Document section.
+-------+
Presumably you are going to plead guilty, after that it's up to the judge, I don't see what any lecturer can for you. Hopefully the prosecuting Garda won't turn up in which case you should request a strike out. If you apply for free legal aid the case will likely be set back for another day, more hassle as you'll likely just plead guilty in the end.

You say the off licence is also being charged, I don't know why. Unless you are underage which is unlikely.


----------



## CCOVICH (29 Aug 2006)

*Re: Charged (Intoxicating Liquor Act 2003) alcohol consumption within 100m of offlice*



JoeBallantin said:


> You say the off licence is also being charged, I don't know why. Unless you are underage which is unlikely.


 

It's outlined in the Act (linked above)

_(2) A licensee is guilty of an offence if, with the licensee's privity or consent, intoxicating liquor supplied by the licensee in a closed container for consumption off the premises is consumed in a place which is within 100 metres of those premises._


----------



## liteweight (29 Aug 2006)

This is very hard on the off license! How are they expected to control what goes on 'up the road'?


----------



## CCOVICH (29 Aug 2006)

Law is the law etc.


----------



## Superman (29 Aug 2006)

*Re: Charged (Intoxicating Liquor Act 2003) alcohol consumption within 100m of offlice*

"with the licensee's privity or consent"

The Off-licence are unlikely to be successfully prosecuted - as they did not consent to the OP drinking.


----------



## CCOVICH (29 Aug 2006)

*Re: Charged (Intoxicating Liquor Act 2003) alcohol consumption within 100m of offlice*



Superman said:


> "with the licensee's privity or consent"
> 
> The Off-licence are unlikely to be successfully prosecuted - as they did not consent to the OP drinking.


 

But surely they were privy to such activity?


----------



## Superman (29 Aug 2006)
+-------+
Given entries.
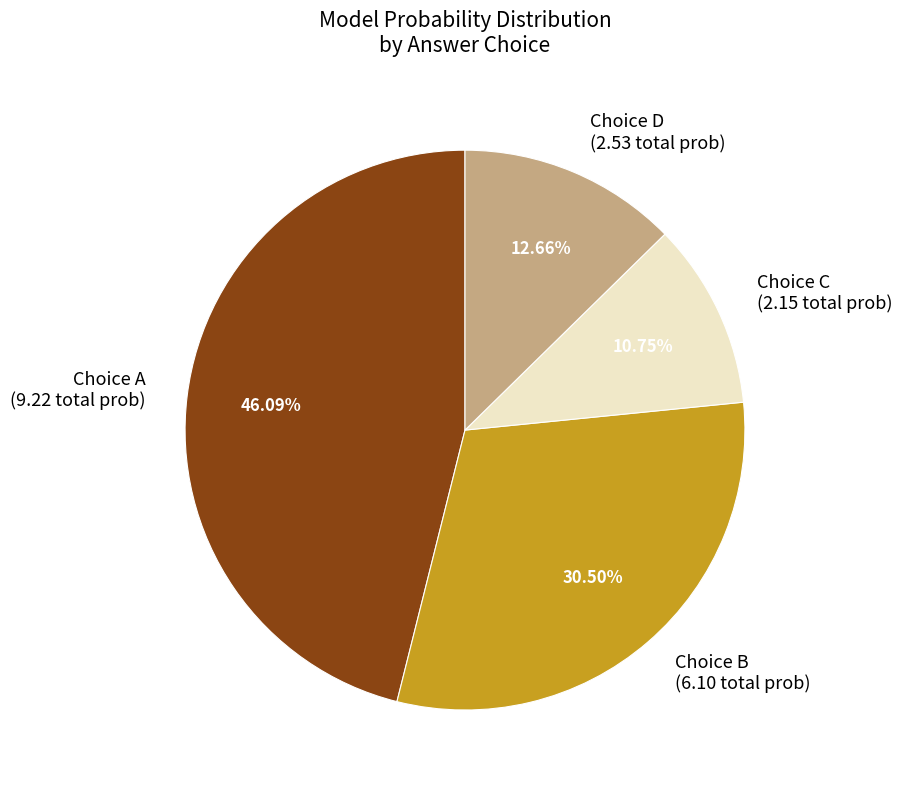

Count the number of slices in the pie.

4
+-------+
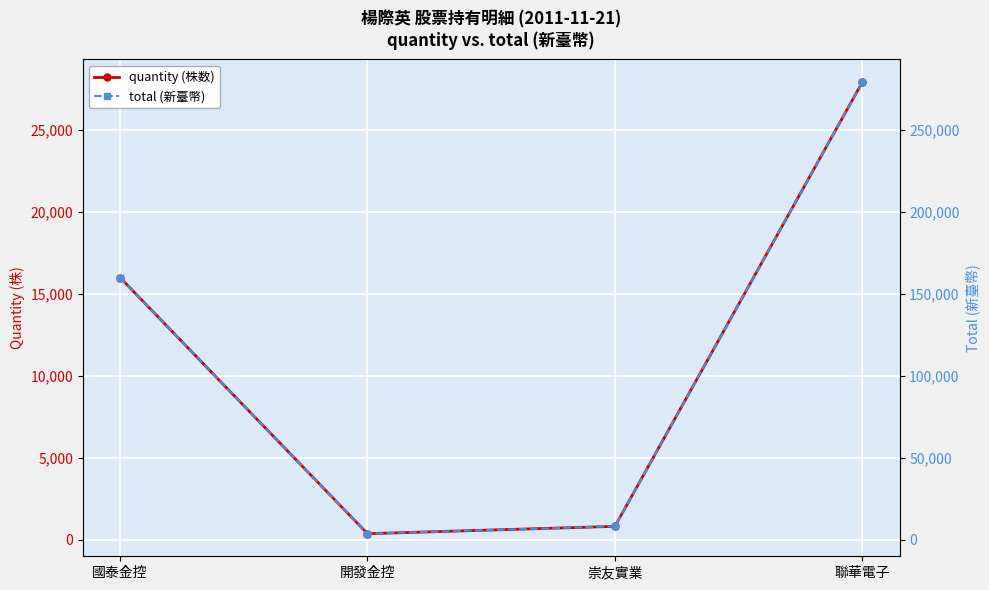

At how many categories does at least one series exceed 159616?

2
+-------+
Task instructions.
1. According to the forum thread, why does Superman think the off-licence is unlikely to be successfully prosecuted?
2. List every username that appears in the forum thread.
3. Write out the forum thread's passage starting at "It's outlined in" and ending at "liteweight (29 Aug 2006)", swapping "100 metres" for "200 metres".

Exercise solutions.
1. The Act makes a licensee guilty only if the drinking happens "with the licensee's privity or consent." Superman argues that the off-licence did not consent to the OP drinking, so a prosecution is unlikely to succeed.

2. JoeBallantin, CCOVICH, liteweight, Superman

3.
It's outlined in the Act (linked above)

_(2) A licensee is guilty of an offence if, with the licensee's privity or consent, intoxicating liquor supplied by the licensee in a closed container for consumption off the premises is consumed in a place which is within 200 metres of those premises._


----------



## liteweight (29 Aug 2006)